→ JOB ITEM
Locate each line with the string "tijeras" in the listing below and copy it.

____________

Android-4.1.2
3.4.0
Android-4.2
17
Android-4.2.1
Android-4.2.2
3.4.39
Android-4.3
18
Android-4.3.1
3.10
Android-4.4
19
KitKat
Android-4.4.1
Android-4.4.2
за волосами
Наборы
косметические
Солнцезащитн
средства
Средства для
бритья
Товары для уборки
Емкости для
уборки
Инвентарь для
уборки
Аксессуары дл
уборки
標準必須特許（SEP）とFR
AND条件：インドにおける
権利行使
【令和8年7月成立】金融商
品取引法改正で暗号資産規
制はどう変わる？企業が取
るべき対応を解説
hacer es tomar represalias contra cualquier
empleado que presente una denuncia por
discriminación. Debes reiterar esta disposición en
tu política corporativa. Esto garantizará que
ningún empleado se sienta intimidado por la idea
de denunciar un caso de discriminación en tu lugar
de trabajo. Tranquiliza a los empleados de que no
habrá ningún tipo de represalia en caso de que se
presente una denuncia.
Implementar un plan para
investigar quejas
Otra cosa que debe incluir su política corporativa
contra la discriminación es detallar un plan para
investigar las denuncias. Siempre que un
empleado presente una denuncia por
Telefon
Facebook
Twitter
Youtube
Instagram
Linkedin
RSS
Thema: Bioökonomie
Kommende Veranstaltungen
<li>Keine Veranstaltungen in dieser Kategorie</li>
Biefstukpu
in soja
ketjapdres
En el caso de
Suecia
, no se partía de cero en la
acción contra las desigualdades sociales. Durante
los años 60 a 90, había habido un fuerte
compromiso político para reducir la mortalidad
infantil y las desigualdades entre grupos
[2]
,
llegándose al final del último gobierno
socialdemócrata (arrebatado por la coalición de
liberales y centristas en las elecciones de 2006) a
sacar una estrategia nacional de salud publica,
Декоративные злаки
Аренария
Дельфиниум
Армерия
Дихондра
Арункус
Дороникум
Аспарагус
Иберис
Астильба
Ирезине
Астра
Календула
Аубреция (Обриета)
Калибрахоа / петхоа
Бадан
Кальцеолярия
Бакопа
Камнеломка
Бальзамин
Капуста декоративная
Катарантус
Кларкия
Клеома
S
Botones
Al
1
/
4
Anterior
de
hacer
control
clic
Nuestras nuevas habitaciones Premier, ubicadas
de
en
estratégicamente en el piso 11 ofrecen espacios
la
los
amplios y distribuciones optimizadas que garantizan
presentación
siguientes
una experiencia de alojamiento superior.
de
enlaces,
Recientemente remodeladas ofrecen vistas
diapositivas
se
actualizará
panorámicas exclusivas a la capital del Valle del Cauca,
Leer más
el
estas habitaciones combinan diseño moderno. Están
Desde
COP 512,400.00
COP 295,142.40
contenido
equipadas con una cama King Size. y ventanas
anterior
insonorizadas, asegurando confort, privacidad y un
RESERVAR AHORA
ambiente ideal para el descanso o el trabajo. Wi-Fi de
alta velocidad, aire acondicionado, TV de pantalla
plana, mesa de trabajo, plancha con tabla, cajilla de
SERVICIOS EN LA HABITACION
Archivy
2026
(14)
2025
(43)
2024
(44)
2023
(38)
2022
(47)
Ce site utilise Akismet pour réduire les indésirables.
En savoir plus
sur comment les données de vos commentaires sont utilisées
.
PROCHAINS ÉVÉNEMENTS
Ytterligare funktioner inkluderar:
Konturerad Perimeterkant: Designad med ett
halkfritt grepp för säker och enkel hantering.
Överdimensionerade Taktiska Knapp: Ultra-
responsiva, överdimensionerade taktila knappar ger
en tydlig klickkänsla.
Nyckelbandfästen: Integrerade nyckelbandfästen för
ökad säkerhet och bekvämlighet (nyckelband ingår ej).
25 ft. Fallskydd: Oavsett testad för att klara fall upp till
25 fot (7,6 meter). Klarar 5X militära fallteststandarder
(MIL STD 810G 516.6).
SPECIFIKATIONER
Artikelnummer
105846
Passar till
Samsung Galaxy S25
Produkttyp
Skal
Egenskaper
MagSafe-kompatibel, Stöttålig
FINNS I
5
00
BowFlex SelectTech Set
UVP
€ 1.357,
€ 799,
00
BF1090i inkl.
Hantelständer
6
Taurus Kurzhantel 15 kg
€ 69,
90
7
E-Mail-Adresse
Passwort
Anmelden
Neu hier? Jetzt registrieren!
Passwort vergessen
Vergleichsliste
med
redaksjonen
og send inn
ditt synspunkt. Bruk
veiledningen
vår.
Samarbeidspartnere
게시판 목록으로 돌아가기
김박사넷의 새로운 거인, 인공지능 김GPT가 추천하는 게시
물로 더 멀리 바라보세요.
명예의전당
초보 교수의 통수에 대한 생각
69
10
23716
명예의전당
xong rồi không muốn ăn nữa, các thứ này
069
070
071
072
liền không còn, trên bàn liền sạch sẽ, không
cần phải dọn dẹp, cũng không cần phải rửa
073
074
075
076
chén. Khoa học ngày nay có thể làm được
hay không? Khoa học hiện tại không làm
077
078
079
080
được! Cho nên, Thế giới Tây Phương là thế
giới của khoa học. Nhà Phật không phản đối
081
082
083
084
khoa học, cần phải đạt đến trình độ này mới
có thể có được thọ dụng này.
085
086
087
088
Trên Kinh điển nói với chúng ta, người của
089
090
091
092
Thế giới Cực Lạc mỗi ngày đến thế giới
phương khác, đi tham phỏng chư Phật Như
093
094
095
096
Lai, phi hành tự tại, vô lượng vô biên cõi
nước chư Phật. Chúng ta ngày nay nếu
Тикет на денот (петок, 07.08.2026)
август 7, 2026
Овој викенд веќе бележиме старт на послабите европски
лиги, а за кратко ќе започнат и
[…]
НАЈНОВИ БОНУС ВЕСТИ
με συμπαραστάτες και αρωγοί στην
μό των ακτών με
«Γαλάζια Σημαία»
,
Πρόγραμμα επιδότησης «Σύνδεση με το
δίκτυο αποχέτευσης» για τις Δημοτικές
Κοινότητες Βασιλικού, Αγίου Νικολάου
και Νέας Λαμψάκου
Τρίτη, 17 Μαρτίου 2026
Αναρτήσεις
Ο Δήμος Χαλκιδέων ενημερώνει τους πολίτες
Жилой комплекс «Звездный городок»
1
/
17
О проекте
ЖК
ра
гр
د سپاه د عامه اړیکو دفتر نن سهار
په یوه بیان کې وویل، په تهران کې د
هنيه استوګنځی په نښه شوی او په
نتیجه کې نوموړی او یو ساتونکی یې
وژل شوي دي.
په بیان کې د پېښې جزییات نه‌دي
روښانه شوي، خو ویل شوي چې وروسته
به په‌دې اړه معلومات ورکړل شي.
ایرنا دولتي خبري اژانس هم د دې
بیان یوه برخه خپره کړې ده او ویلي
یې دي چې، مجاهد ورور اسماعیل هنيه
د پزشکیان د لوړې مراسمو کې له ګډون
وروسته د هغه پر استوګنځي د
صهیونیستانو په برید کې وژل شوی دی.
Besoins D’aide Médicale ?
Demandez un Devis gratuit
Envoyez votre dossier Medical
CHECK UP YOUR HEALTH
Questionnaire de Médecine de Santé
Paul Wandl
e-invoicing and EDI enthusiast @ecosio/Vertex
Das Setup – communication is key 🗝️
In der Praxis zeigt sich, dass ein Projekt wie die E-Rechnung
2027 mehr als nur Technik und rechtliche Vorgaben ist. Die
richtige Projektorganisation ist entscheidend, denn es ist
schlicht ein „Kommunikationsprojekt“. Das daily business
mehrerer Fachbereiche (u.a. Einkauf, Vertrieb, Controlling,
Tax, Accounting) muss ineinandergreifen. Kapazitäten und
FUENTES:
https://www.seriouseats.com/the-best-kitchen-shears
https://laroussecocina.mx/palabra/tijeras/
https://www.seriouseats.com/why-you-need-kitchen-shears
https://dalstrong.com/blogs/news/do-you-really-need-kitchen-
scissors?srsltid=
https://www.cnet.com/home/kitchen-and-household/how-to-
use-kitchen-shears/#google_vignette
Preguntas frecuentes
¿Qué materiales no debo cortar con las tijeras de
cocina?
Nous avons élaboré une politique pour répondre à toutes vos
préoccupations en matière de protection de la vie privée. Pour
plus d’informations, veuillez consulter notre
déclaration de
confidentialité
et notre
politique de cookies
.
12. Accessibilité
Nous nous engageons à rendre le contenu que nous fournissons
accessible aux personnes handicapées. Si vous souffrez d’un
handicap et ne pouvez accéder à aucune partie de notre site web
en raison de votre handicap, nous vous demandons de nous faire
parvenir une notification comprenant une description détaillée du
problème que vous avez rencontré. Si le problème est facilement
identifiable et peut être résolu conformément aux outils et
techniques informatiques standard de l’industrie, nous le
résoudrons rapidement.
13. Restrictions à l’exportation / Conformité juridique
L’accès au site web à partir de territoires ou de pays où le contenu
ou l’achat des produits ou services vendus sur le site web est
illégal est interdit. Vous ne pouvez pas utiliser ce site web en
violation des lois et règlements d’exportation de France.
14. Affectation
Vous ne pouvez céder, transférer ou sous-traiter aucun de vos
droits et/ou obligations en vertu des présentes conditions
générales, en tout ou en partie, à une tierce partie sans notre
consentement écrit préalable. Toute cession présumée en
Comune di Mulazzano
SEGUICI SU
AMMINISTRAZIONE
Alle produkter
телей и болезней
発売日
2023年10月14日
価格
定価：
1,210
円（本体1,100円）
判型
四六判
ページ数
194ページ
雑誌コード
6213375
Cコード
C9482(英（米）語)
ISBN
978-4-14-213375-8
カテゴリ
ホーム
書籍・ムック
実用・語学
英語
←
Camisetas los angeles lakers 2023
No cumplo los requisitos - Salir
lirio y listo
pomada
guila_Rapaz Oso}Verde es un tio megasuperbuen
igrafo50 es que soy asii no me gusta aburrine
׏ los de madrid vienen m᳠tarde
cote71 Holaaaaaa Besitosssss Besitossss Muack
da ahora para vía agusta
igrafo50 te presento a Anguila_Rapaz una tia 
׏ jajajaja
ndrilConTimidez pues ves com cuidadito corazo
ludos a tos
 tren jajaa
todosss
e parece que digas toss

____________

→ EXERCISE RESULT
https://laroussecocina.mx/palabra/tijeras/
¿Qué materiales no debo cortar con las tijeras de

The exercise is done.